Last July, I wrote a post entitled When Your Mentors Are Gone. In it I reflected on the fact of aging and the ongoing fact of people who have been important to you dying. In it I wrote about hearing of the deaths of mentors. I wrote in part of it:
The great cloud of witnesses is loaded with witnesses I have known and who have helped me become who I am.It has happened again this week. Two emails from our church offices that one of those mentors has died at age 99 and another is moving to a nursing care facility. I paused again to ponder the movement of time, of aging, of gratitude for the support and care received. I thought again of special moments.
But now they are almost all gone. Few are left, now in their 80s and 90s. None of them to go to for advice but in memory.
Such is the pain and pleasure of aging, the pain of loss, the pleasure of memories, and above all the gratitude of the day in and day out gifts they have left behind in so many lives.
I sat in the break room of the Church-owned nursing home in a far away city that was about to become my hometown. The Bishop filling me in on the church I was meeting with, the history of the place I was sitting in, the opportunities for ministry that lay ahead of me. He was older that day than I am today, yet full of excitement and energy. We talked and he paved the way in my mind for the ministry I didn't even know I was capable of.

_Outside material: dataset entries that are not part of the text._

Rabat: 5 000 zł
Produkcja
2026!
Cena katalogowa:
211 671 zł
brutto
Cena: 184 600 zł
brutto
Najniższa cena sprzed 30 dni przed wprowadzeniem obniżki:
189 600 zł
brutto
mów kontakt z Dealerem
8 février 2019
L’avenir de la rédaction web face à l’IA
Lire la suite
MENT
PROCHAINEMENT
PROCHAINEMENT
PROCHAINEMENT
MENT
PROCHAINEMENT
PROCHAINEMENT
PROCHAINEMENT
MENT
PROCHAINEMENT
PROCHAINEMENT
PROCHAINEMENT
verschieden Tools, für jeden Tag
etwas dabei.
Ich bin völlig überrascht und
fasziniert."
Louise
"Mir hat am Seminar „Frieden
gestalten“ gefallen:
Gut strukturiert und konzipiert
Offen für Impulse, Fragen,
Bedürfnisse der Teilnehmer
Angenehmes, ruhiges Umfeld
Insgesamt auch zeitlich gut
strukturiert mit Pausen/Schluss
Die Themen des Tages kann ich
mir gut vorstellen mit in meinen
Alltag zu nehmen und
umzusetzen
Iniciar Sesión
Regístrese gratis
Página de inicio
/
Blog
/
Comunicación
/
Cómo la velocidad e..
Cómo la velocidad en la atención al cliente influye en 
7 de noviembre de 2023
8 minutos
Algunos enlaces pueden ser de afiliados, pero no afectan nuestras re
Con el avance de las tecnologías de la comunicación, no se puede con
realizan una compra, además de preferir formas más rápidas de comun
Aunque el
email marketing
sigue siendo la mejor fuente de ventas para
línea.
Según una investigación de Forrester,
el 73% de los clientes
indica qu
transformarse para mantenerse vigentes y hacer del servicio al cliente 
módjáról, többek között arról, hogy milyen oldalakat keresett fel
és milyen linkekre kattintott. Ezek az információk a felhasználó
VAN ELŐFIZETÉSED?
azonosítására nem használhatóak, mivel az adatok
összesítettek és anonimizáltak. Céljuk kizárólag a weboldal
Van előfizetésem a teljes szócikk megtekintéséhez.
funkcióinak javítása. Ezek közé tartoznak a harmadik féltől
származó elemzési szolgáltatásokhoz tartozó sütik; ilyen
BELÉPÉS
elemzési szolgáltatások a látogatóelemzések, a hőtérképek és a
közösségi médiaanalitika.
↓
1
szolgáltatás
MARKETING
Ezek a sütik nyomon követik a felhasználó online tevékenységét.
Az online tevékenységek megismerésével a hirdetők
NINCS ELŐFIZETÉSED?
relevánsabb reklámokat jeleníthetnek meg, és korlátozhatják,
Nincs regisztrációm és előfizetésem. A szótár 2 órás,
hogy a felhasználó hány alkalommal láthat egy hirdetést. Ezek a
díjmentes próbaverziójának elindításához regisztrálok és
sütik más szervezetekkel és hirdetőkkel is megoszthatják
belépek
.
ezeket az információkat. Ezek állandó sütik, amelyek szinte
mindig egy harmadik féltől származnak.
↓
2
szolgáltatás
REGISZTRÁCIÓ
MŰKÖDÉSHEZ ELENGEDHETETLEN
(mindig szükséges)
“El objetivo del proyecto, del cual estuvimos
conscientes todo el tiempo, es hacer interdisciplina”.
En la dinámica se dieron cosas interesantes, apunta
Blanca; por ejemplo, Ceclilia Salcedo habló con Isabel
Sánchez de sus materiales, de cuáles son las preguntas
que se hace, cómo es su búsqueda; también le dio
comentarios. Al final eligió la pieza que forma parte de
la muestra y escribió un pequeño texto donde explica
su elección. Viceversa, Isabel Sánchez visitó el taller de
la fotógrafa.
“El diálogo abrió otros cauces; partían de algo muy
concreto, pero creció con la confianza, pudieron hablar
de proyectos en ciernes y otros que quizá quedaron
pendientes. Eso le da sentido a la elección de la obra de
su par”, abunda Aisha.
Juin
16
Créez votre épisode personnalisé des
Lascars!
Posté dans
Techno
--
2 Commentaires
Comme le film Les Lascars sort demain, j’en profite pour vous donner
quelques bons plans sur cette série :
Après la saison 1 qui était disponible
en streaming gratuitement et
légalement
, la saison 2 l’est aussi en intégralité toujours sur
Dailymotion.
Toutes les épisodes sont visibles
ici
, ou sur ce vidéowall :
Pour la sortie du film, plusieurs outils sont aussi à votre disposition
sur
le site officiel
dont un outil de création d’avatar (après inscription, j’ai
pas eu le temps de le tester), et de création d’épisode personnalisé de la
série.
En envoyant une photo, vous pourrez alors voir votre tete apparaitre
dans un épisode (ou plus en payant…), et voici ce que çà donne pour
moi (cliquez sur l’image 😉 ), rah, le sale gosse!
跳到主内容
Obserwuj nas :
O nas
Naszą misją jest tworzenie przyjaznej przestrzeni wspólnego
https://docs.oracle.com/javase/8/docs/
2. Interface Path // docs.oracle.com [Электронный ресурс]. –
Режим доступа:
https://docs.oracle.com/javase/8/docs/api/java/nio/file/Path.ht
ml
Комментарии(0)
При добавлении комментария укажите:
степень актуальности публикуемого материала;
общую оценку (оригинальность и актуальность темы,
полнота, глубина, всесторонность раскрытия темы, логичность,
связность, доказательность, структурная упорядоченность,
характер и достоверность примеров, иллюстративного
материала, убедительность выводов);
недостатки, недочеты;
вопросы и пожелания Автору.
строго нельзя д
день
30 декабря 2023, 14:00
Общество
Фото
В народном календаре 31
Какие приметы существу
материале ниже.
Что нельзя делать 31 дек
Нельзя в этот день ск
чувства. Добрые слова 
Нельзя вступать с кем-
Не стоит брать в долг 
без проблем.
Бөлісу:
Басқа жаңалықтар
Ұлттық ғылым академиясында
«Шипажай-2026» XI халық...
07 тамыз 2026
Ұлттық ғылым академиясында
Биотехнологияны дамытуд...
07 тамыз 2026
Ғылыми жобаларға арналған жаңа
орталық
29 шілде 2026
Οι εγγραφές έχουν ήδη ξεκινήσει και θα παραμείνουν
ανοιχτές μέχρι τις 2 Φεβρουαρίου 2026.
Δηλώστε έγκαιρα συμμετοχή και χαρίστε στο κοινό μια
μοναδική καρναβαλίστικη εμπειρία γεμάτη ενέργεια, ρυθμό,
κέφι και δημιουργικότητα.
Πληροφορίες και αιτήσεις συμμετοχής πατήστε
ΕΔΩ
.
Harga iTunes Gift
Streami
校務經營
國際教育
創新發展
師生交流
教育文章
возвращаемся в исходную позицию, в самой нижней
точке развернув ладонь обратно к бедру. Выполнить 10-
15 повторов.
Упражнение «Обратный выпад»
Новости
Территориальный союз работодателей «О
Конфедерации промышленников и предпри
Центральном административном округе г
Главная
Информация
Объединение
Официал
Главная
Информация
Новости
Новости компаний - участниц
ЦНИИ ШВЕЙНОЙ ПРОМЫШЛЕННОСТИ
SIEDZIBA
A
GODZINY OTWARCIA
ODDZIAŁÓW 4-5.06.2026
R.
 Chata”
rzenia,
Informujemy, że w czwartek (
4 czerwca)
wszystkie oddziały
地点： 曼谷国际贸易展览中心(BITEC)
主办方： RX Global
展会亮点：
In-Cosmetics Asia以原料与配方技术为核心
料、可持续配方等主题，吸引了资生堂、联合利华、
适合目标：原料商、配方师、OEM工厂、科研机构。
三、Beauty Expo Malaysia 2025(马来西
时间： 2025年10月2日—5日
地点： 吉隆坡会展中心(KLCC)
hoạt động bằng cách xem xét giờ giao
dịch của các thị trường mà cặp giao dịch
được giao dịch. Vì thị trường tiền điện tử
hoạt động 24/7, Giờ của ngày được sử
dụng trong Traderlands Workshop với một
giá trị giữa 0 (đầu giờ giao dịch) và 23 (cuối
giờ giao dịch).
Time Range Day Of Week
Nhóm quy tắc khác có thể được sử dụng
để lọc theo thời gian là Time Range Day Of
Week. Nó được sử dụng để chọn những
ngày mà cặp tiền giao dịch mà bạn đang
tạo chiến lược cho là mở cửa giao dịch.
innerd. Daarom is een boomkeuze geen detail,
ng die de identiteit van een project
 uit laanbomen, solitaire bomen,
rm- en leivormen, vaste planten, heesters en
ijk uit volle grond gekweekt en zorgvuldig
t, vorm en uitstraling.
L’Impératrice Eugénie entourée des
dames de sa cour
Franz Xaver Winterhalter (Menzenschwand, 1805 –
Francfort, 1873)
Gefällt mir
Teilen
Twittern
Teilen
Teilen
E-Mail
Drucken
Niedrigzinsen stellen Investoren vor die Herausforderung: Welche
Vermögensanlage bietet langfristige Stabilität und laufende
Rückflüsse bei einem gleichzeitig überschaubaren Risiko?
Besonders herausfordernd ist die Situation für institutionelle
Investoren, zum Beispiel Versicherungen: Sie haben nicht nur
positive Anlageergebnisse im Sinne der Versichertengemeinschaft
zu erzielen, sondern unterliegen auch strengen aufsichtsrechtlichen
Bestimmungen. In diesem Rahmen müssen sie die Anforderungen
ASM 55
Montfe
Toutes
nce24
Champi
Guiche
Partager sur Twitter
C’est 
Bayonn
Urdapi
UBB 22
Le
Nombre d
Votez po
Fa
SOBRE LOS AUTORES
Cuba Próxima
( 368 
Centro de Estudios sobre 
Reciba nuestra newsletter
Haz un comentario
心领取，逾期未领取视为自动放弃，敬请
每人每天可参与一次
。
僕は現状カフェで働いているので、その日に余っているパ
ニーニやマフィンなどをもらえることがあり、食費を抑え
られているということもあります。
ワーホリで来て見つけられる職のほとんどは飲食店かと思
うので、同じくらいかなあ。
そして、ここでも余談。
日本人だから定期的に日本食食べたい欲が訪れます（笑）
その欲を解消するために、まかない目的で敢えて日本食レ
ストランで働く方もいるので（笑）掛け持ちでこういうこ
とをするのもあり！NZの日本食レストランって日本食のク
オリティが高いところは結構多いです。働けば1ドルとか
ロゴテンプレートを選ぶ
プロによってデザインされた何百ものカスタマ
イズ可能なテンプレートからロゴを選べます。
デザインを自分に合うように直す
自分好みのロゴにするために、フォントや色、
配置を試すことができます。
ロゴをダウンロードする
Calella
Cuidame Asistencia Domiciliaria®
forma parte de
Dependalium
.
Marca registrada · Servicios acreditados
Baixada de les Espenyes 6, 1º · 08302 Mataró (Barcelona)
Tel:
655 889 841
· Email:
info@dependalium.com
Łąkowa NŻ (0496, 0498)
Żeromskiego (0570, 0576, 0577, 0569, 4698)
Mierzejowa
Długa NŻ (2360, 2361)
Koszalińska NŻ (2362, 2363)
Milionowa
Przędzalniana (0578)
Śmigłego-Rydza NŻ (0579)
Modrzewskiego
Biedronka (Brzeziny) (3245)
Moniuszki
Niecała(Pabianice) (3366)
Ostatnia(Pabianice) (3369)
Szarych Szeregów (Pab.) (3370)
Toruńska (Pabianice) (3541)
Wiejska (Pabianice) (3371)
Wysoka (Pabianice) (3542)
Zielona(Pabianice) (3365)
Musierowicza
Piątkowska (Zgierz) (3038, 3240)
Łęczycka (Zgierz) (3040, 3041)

There was also the day that I had to go to him and tell him that I was about to enter treatment in Milwaukee for a "problem" with alcohol. He didn't judge, he didn't scold, he didn't ask how a pastor could be an alcoholic. Instead he prayed and kept contact while I was gone with both myself and my wife and for many years after. He wasn't sure that I could return to the same church as pastor after treatment, but he didn't say I couldn't. He let it work itself out and never got in the way as I spent another 11 years as the pastor there.
Over that time I spent many an hour with him later as his pastor and he as a wise soul both listening and giving, sharing and receiving. After 15 years as the pastor we moved to a different town, but that place is still home- and he continued to be an inspiration and a challenge. Never "old and stodgy," always looking for the cutting edge of ministry, I only wish I can be half as interested and interesting 30 years from now.
There are probably thousands of people that he touched. I was blessed to be one of them.
Such is the power of that great could of witnesses.
Life can be a burden- or it can be a joy. It is a burden if you long to be somewhere else and feel trapped. It can become a joy when you discover who it is you are becoming and what God's will is for you in that moment. We learn the joy from wise mentors. We can share it if we are willing to be mentors to others. Death does not come as such a devastation at nearly a century old. When we can live and grow in the memories and share them with others, it can become the seeds of eternal life.
To the Bishop my deepest gratitude today for who you were and for the seeds you have planted in so many!